About this exercise
Set down each line of the data exactly, but not the pictures.

(Collected data)
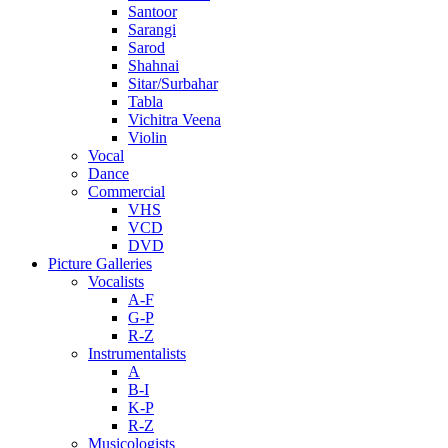
Santoor
Sarangi
Sarod
Shahnai
Sitar/Surbahar
Tabla
Vichitra Veena
Violin
Vocal
Dance
Commercial
VHS
VCD
DVD
Picture Galleries
Vocalists
A-F
G-P
R-Z
Instrumentalists
A
B-I
K-P
R-Z
Musicologists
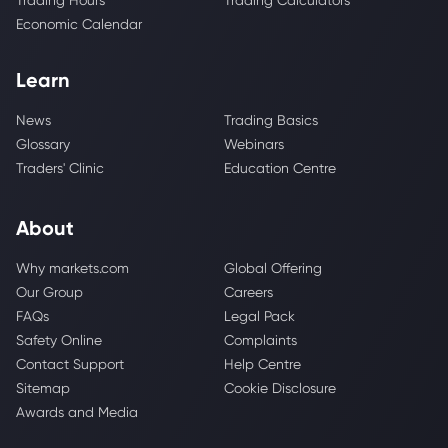
Trading Hours
Trading Calculators
Economic Calendar
Learn
News
Trading Basics
Glossary
Webinars
Traders' Clinic
Education Centre
About
Why markets.com
Global Offering
Our Group
Careers
FAQs
Legal Pack
Safety Online
Complaints
Contact Support
Help Centre
Sitemap
Cookie Disclosure
Awards and Media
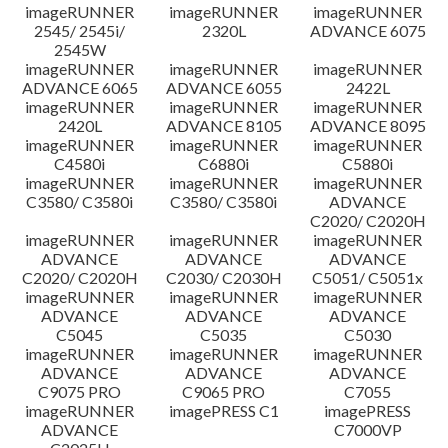
imageRUNNER
imageRUNNER
imageRUNNER
Disclaimer
2545/ 2545i/
2320L
ADVANCE 6075
2545W
imageRUNNER
imageRUNNER
imageRUNNER
ADVANCE 6065
ADVANCE 6055
2422L
imageRUNNER
imageRUNNER
imageRUNNER
2420L
ADVANCE 8105
ADVANCE 8095
imageRUNNER
imageRUNNER
imageRUNNER
C4580i
C6880i
C5880i
imageRUNNER
imageRUNNER
imageRUNNER
C3580/ C3580i
C3580/ C3580i
ADVANCE
C2020/ C2020H
imageRUNNER
imageRUNNER
imageRUNNER
ADVANCE
ADVANCE
ADVANCE
C2020/ C2020H
C2030/ C2030H
C5051/ C5051x
imageRUNNER
imageRUNNER
imageRUNNER
ADVANCE
ADVANCE
ADVANCE
C5045
C5035
C5030
imageRUNNER
imageRUNNER
imageRUNNER
ADVANCE
ADVANCE
ADVANCE
C9075 PRO
C9065 PRO
C7055
imageRUNNER
imagePRESS C1
imagePRESS
ADVANCE
C7000VP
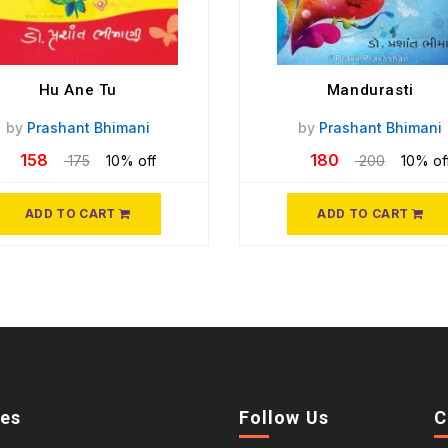
Hu Ane Tu
Mandurasti
by
Prashant Bhimani
by
Prashant Bhimani
158
180
175
10% off
200
10% of
ADD TO CART
ADD TO CART
ies
Follow Us
C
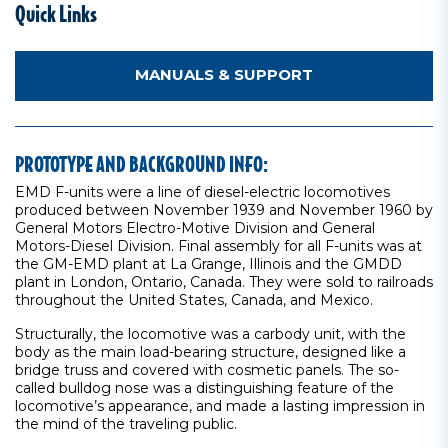
Quick Links
MANUALS & SUPPORT
PROTOTYPE AND BACKGROUND INFO:
EMD F-units were a line of diesel-electric locomotives
produced between November 1939 and November 1960 by
General Motors Electro-Motive Division and General
Motors-Diesel Division. Final assembly for all F-units was at
the GM-EMD plant at La Grange, Illinois and the GMDD
plant in London, Ontario, Canada. They were sold to railroads
throughout the United States, Canada, and Mexico.
Structurally, the locomotive was a carbody unit, with the
body as the main load-bearing structure, designed like a
bridge truss and covered with cosmetic panels. The so-
called bulldog nose was a distinguishing feature of the
locomotive’s appearance, and made a lasting impression in
the mind of the traveling public.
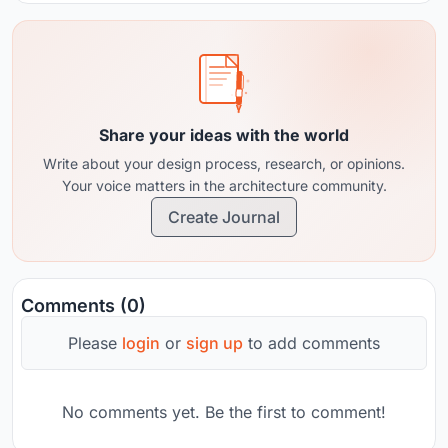
Share your ideas with the world
Write about your design process, research, or opinions.
Your voice matters in the architecture community.
Create Journal
Comments (0)
Please
login
or
sign up
to add comments
No comments yet. Be the first to comment!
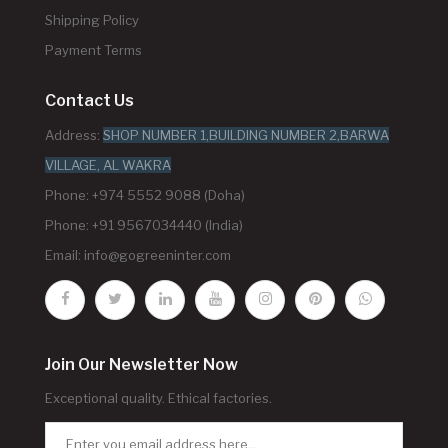
Shipping Policy
Payment Terms
Contact Us
Address:
SHOP NUMBER 1,BUILDING NUMBER 2,BARWA
VILLAGE, AL WAKRA
Phone: +974 5552 9088 (Doha)
Phone: +91 9567034440 (India)
Email:
info@gogreeninter.com
Join Our Newsletter Now
Exceptional quality. Ethical factories.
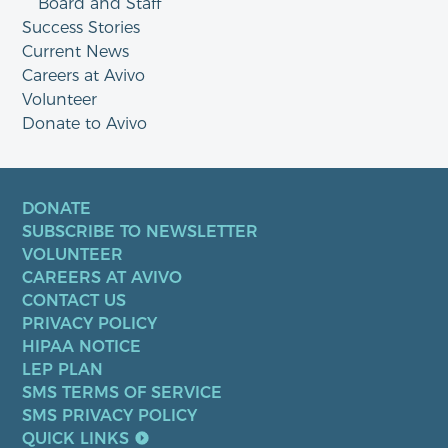
Board and Staff
Success Stories
Current News
Careers at Avivo
Volunteer
Donate to Avivo
DONATE
SUBSCRIBE TO NEWSLETTER
VOLUNTEER
CAREERS AT AVIVO
CONTACT US
PRIVACY POLICY
HIPAA NOTICE
LEP PLAN
SMS TERMS OF SERVICE
SMS PRIVACY POLICY
QUICK LINKS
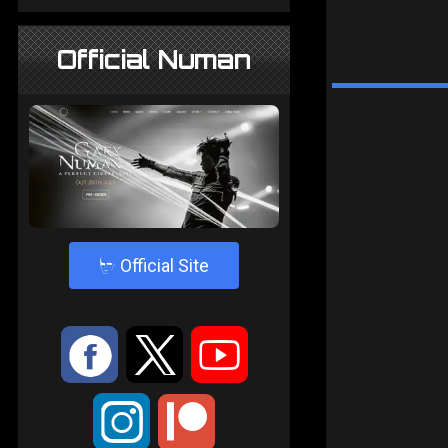
Official Numan
4
Official Site
:
9
<
;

Result
Santoor
Sarangi
Sarod
Shahnai
Sitar/Surbahar
Tabla
Vichitra Veena
Violin
Vocal
Dance
Commercial
VHS
VCD
DVD
Picture Galleries
Vocalists
A-F
G-P
R-Z
Instrumentalists
A
B-I
K-P
R-Z
Musicologists
Trading Hours
Trading Calculators
Economic Calendar
Learn
News
Trading Basics
Glossary
Webinars
Traders' Clinic
Education Centre
About
Why markets.com
Global Offering
Our Group
Careers
FAQs
Legal Pack
Safety Online
Complaints
Contact Support
Help Centre
Sitemap
Cookie Disclosure
Awards and Media
imageRUNNER
imageRUNNER
imageRUNNER
Disclaimer
2545/ 2545i/
2320L
ADVANCE 6075
2545W
imageRUNNER
imageRUNNER
imageRUNNER
ADVANCE 6065
ADVANCE 6055
2422L
imageRUNNER
imageRUNNER
imageRUNNER
2420L
ADVANCE 8105
ADVANCE 8095
imageRUNNER
imageRUNNER
imageRUNNER
C4580i
C6880i
C5880i
imageRUNNER
imageRUNNER
imageRUNNER
C3580/ C3580i
C3580/ C3580i
ADVANCE
C2020/ C2020H
imageRUNNER
imageRUNNER
imageRUNNER
ADVANCE
ADVANCE
ADVANCE
C2020/ C2020H
C2030/ C2030H
C5051/ C5051x
imageRUNNER
imageRUNNER
imageRUNNER
ADVANCE
ADVANCE
ADVANCE
C5045
C5035
C5030
imageRUNNER
imageRUNNER
imageRUNNER
ADVANCE
ADVANCE
ADVANCE
C9075 PRO
C9065 PRO
C7055
imageRUNNER
imagePRESS C1
imagePRESS
ADVANCE
C7000VP
Hu Ane Tu
Mandurasti
by
Prashant Bhimani
by
Prashant Bhimani
158
180
175
10% off
200
10% of
ADD TO CART
ADD TO CART
ies
Follow Us
C
Quick Links
MANUALS & SUPPORT
PROTOTYPE AND BACKGROUND INFO:
EMD F-units were a line of diesel-electric locomotives
produced between November 1939 and November 1960 by
General Motors Electro-Motive Division and General
Motors-Diesel Division. Final assembly for all F-units was at
the GM-EMD plant at La Grange, Illinois and the GMDD
plant in London, Ontario, Canada. They were sold to railroads
throughout the United States, Canada, and Mexico.
Structurally, the locomotive was a carbody unit, with the
body as the main load-bearing structure, designed like a
bridge truss and covered with cosmetic panels. The so-
called bulldog nose was a distinguishing feature of the
locomotive’s appearance, and made a lasting impression in
the mind of the traveling public.
Share your ideas with the world
Write about your design process, research, or opinions.
Your voice matters in the architecture community.
Create Journal
Comments (0)
Please
login
or
sign up
to add comments
No comments yet. Be the first to comment!
Shipping Policy
Payment Terms
Contact Us
Address:
SHOP NUMBER 1,BUILDING NUMBER 2,BARWA
VILLAGE, AL WAKRA
Phone: +974 5552 9088 (Doha)
Phone: +91 9567034440 (India)
Email:
info@gogreeninter.com
Join Our Newsletter Now
Exceptional quality. Ethical factories.
Board and Staff
Success Stories
Current News
Careers at Avivo
Volunteer
Donate to Avivo
DONATE
SUBSCRIBE TO NEWSLETTER
VOLUNTEER
CAREERS AT AVIVO
CONTACT US
PRIVACY POLICY
HIPAA NOTICE
LEP PLAN
SMS TERMS OF SERVICE
SMS PRIVACY POLICY
QUICK LINKS
Official Numan
4
Official Site
:
9
<
;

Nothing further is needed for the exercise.